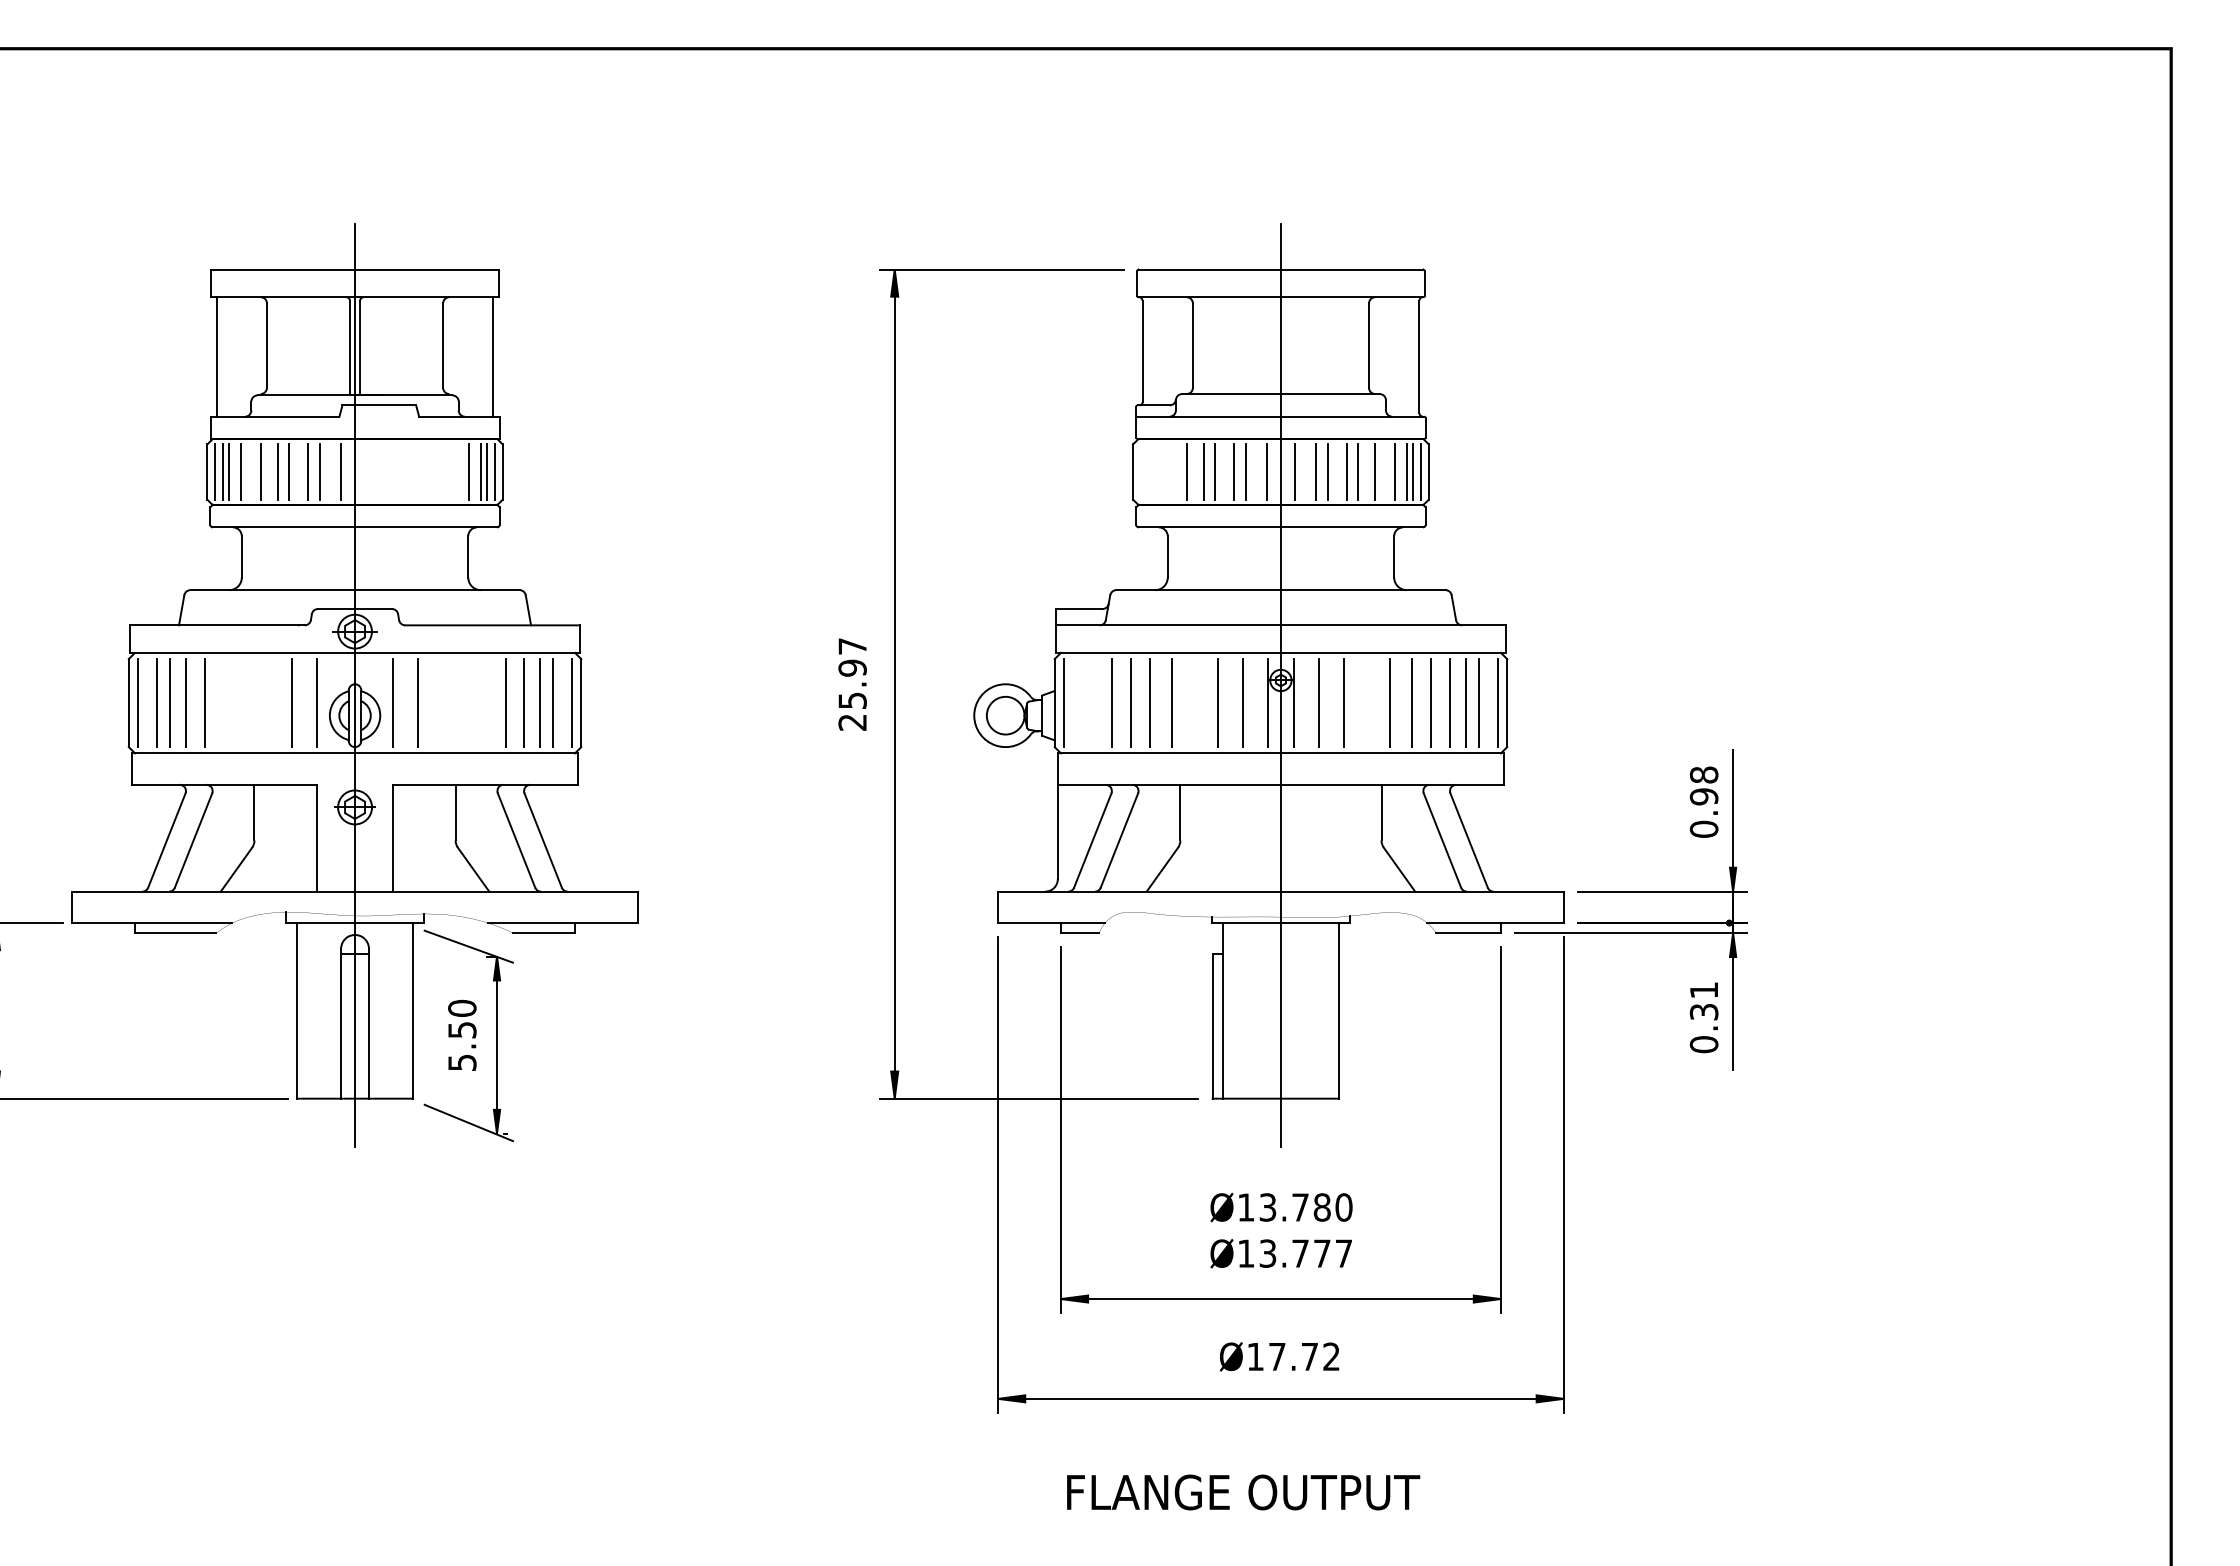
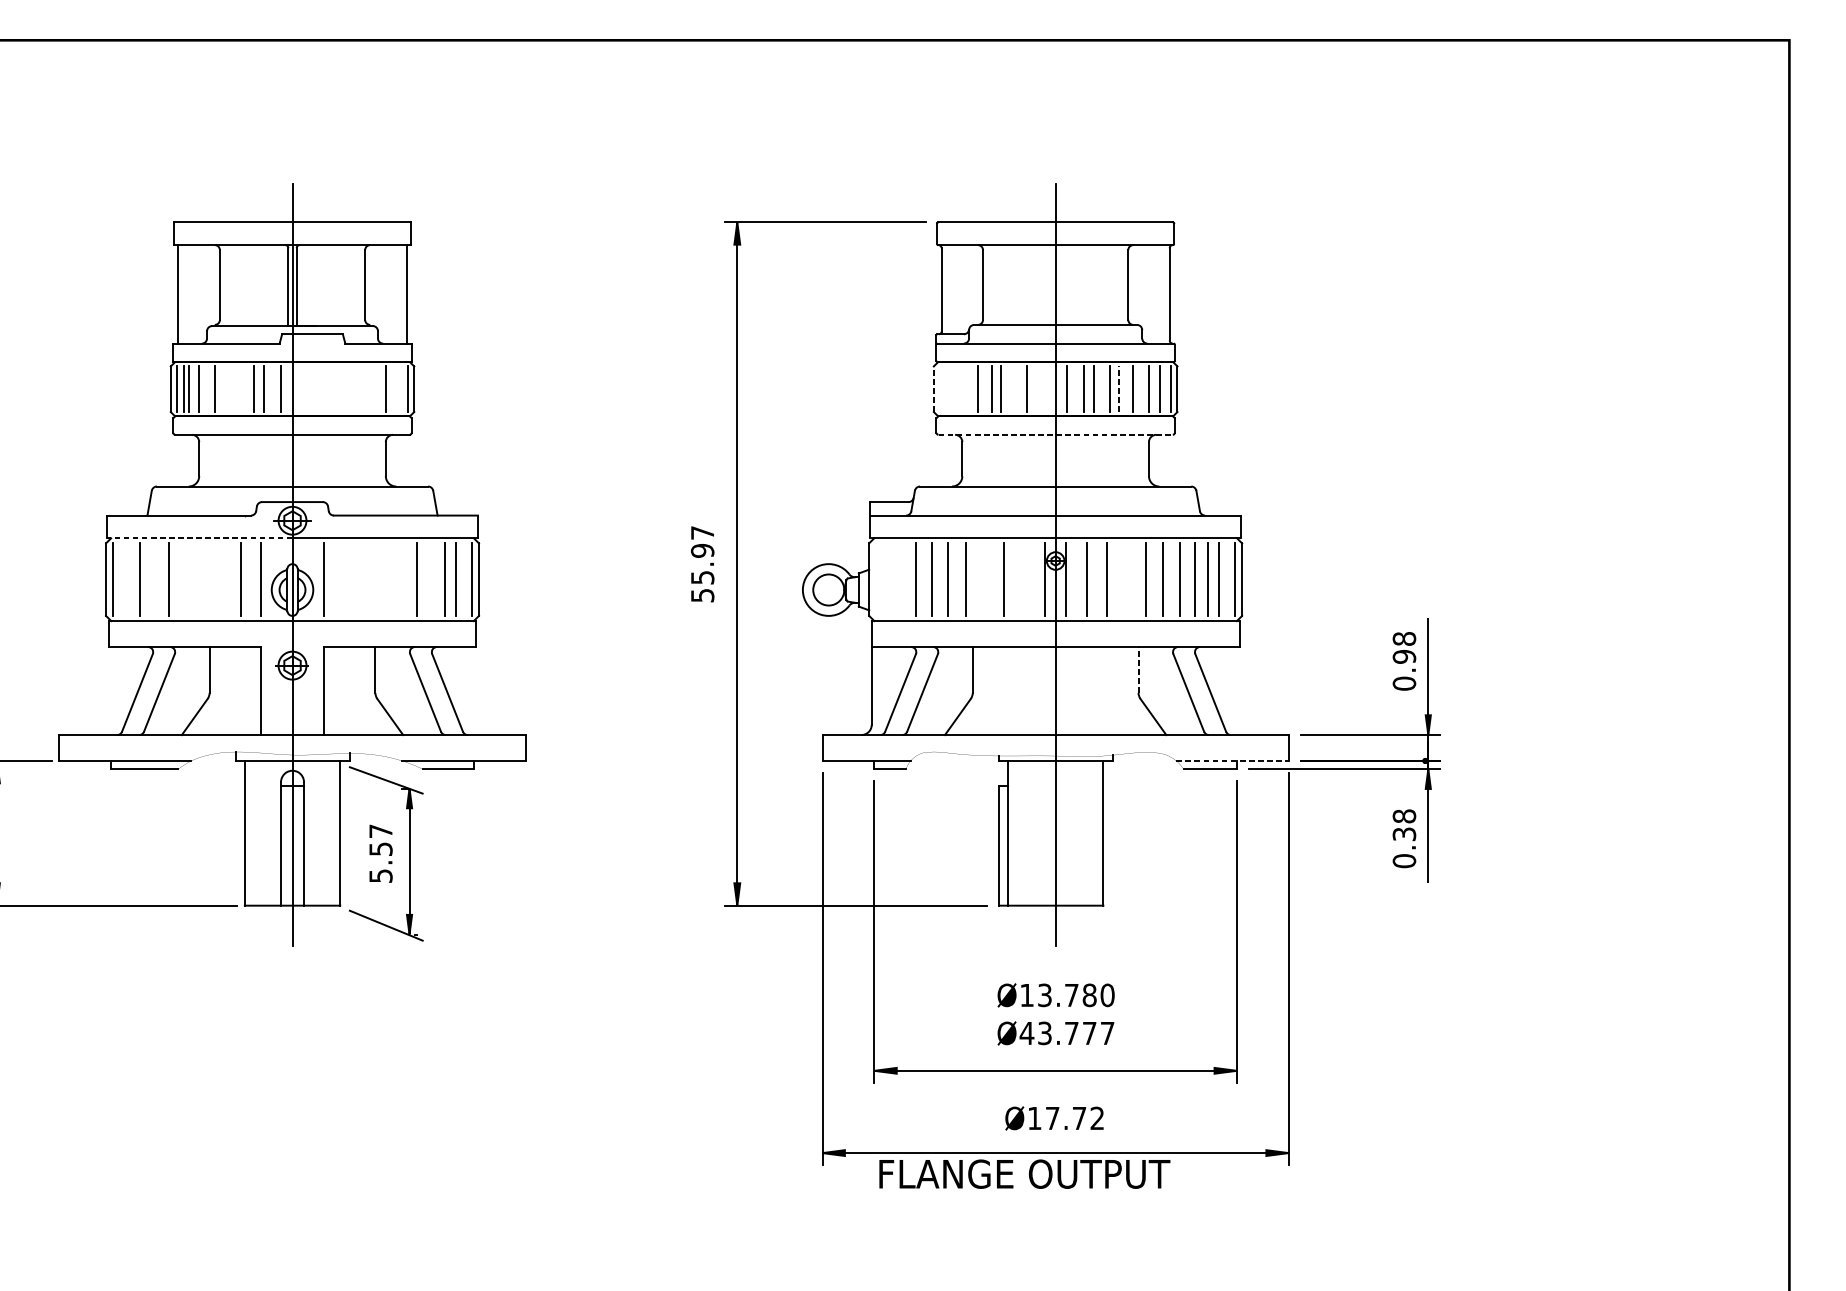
line: (278, 471) -> (229, 388), removed
line: (289, 471) -> (238, 388), removed
line: (481, 471) -> (396, 388), removed
line: (487, 471) -> (401, 388), removed
line: (1234, 471) -> (1017, 388), removed
line: (1267, 471) -> (1044, 388), removed
line: (1413, 471) -> (1164, 388), removed
line: (1133, 472) -> (934, 389), solid -> dashed
line: (1358, 472) -> (1119, 389), solid -> dashed
line: (1281, 527) -> (1056, 434), solid -> dashed
line: (242, 653) -> (199, 538), solid -> dashed
line: (156, 703) -> (128, 579), removed
line: (186, 703) -> (153, 579), removed
line: (417, 703) -> (343, 579), removed
line: (524, 703) -> (432, 579), removed
line: (1063, 703) -> (876, 579), removed
line: (1242, 703) -> (1023, 579), removed
text: (852, 722) -> (702, 595), 25.97 -> 55.97
line: (1381, 812) -> (1138, 669), solid -> dashed
line: (1496, 923) -> (1233, 761), solid -> dashed
text: (1703, 989) -> (1403, 815), 0.31 -> 0.38
text: (462, 1007) -> (381, 830), 5.50 -> 5.57
text: (1246, 1253) -> (1027, 1033), Ø13.777 -> Ø43.777
text: (1243, 1492) -> (1024, 1174), moved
- - -
- **Goal of the exercise**: From the line containing "text: (852, 722)" down to the last line of the records, transcribe every line exactly and add nothing else.

- **Finished exercise**:
text: (852, 722) -> (702, 595), 25.97 -> 55.97
line: (1381, 812) -> (1138, 669), solid -> dashed
line: (1496, 923) -> (1233, 761), solid -> dashed
text: (1703, 989) -> (1403, 815), 0.31 -> 0.38
text: (462, 1007) -> (381, 830), 5.50 -> 5.57
text: (1246, 1253) -> (1027, 1033), Ø13.777 -> Ø43.777
text: (1243, 1492) -> (1024, 1174), moved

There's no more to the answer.